Description of the task:
The entries should be given again so that each one matches the original exactly.

##### Records supplied #####

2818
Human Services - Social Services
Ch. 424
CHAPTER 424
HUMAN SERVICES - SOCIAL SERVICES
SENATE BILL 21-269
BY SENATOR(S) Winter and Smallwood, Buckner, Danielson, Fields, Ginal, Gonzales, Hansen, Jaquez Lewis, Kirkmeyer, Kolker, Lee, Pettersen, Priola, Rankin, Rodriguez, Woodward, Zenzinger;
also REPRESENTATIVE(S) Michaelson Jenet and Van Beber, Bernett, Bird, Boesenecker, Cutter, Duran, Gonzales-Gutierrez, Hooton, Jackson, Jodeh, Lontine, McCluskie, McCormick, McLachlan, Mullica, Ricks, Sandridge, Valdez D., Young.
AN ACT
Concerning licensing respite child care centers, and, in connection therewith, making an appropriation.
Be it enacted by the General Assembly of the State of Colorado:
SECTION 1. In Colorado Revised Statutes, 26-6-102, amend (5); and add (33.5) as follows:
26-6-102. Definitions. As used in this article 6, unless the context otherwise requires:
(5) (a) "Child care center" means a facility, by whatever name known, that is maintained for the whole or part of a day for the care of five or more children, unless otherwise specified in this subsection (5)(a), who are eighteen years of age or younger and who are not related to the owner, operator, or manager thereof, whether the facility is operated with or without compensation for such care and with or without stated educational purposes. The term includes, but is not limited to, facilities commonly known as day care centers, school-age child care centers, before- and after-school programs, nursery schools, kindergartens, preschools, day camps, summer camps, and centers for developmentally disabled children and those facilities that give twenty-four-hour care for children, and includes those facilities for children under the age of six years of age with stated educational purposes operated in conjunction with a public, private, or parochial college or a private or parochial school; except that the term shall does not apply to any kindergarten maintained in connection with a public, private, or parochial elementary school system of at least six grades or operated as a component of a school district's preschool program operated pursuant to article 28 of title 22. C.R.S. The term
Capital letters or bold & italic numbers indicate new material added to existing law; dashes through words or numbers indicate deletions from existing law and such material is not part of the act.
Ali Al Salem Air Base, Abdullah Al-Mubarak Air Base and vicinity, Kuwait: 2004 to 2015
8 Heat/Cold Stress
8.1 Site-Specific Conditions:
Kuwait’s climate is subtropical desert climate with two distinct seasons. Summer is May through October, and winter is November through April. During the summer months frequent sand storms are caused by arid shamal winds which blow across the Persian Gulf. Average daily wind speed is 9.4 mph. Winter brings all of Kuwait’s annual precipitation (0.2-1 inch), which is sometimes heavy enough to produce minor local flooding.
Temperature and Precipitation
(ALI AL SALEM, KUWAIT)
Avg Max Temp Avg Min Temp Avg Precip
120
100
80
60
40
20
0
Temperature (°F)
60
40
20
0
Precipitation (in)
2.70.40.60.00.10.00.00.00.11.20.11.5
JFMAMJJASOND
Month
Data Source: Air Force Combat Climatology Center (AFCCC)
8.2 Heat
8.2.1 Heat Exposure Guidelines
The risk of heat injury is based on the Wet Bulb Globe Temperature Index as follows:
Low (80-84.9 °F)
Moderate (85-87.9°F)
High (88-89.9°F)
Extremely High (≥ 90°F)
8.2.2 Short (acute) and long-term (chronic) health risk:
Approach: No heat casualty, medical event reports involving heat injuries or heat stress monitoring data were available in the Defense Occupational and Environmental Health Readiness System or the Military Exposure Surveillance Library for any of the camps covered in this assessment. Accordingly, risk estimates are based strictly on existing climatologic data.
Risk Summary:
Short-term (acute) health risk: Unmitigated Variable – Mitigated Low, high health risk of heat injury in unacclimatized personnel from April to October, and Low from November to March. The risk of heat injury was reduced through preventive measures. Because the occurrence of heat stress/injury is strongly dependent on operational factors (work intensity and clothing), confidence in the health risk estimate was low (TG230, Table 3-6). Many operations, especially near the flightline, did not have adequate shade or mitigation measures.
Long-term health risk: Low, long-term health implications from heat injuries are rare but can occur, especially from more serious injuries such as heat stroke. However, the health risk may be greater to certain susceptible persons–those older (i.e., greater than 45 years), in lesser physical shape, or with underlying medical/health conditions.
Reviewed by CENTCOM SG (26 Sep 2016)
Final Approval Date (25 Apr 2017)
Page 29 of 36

#####

Answer section:
2818
Human Services - Social Services
Ch. 424
CHAPTER 424
HUMAN SERVICES - SOCIAL SERVICES
SENATE BILL 21-269
BY SENATOR(S) Winter and Smallwood, Buckner, Danielson, Fields, Ginal, Gonzales, Hansen, Jaquez Lewis, Kirkmeyer, Kolker, Lee, Pettersen, Priola, Rankin, Rodriguez, Woodward, Zenzinger;
also REPRESENTATIVE(S) Michaelson Jenet and Van Beber, Bernett, Bird, Boesenecker, Cutter, Duran, Gonzales-Gutierrez, Hooton, Jackson, Jodeh, Lontine, McCluskie, McCormick, McLachlan, Mullica, Ricks, Sandridge, Valdez D., Young.
AN ACT
Concerning licensing respite child care centers, and, in connection therewith, making an appropriation.
Be it enacted by the General Assembly of the State of Colorado:
SECTION 1. In Colorado Revised Statutes, 26-6-102, amend (5); and add (33.5) as follows:
26-6-102. Definitions. As used in this article 6, unless the context otherwise requires:
(5) (a) "Child care center" means a facility, by whatever name known, that is maintained for the whole or part of a day for the care of five or more children, unless otherwise specified in this subsection (5)(a), who are eighteen years of age or younger and who are not related to the owner, operator, or manager thereof, whether the facility is operated with or without compensation for such care and with or without stated educational purposes. The term includes, but is not limited to, facilities commonly known as day care centers, school-age child care centers, before- and after-school programs, nursery schools, kindergartens, preschools, day camps, summer camps, and centers for developmentally disabled children and those facilities that give twenty-four-hour care for children, and includes those facilities for children under the age of six years of age with stated educational purposes operated in conjunction with a public, private, or parochial college or a private or parochial school; except that the term shall does not apply to any kindergarten maintained in connection with a public, private, or parochial elementary school system of at least six grades or operated as a component of a school district's preschool program operated pursuant to article 28 of title 22. C.R.S. The term
Capital letters or bold & italic numbers indicate new material added to existing law; dashes through words or numbers indicate deletions from existing law and such material is not part of the act.
Ali Al Salem Air Base, Abdullah Al-Mubarak Air Base and vicinity, Kuwait: 2004 to 2015
8 Heat/Cold Stress
8.1 Site-Specific Conditions:
Kuwait’s climate is subtropical desert climate with two distinct seasons. Summer is May through October, and winter is November through April. During the summer months frequent sand storms are caused by arid shamal winds which blow across the Persian Gulf. Average daily wind speed is 9.4 mph. Winter brings all of Kuwait’s annual precipitation (0.2-1 inch), which is sometimes heavy enough to produce minor local flooding.
Temperature and Precipitation
(ALI AL SALEM, KUWAIT)
Avg Max Temp Avg Min Temp Avg Precip
120
100
80
60
40
20
0
Temperature (°F)
60
40
20
0
Precipitation (in)
2.70.40.60.00.10.00.00.00.11.20.11.5
JFMAMJJASOND
Month
Data Source: Air Force Combat Climatology Center (AFCCC)
8.2 Heat
8.2.1 Heat Exposure Guidelines
The risk of heat injury is based on the Wet Bulb Globe Temperature Index as follows:
Low (80-84.9 °F)
Moderate (85-87.9°F)
High (88-89.9°F)
Extremely High (≥ 90°F)
8.2.2 Short (acute) and long-term (chronic) health risk:
Approach: No heat casualty, medical event reports involving heat injuries or heat stress monitoring data were available in the Defense Occupational and Environmental Health Readiness System or the Military Exposure Surveillance Library for any of the camps covered in this assessment. Accordingly, risk estimates are based strictly on existing climatologic data.
Risk Summary:
Short-term (acute) health risk: Unmitigated Variable – Mitigated Low, high health risk of heat injury in unacclimatized personnel from April to October, and Low from November to March. The risk of heat injury was reduced through preventive measures. Because the occurrence of heat stress/injury is strongly dependent on operational factors (work intensity and clothing), confidence in the health risk estimate was low (TG230, Table 3-6). Many operations, especially near the flightline, did not have adequate shade or mitigation measures.
Long-term health risk: Low, long-term health implications from heat injuries are rare but can occur, especially from more serious injuries such as heat stroke. However, the health risk may be greater to certain susceptible persons–those older (i.e., greater than 45 years), in lesser physical shape, or with underlying medical/health conditions.
Reviewed by CENTCOM SG (26 Sep 2016)
Final Approval Date (25 Apr 2017)
Page 29 of 36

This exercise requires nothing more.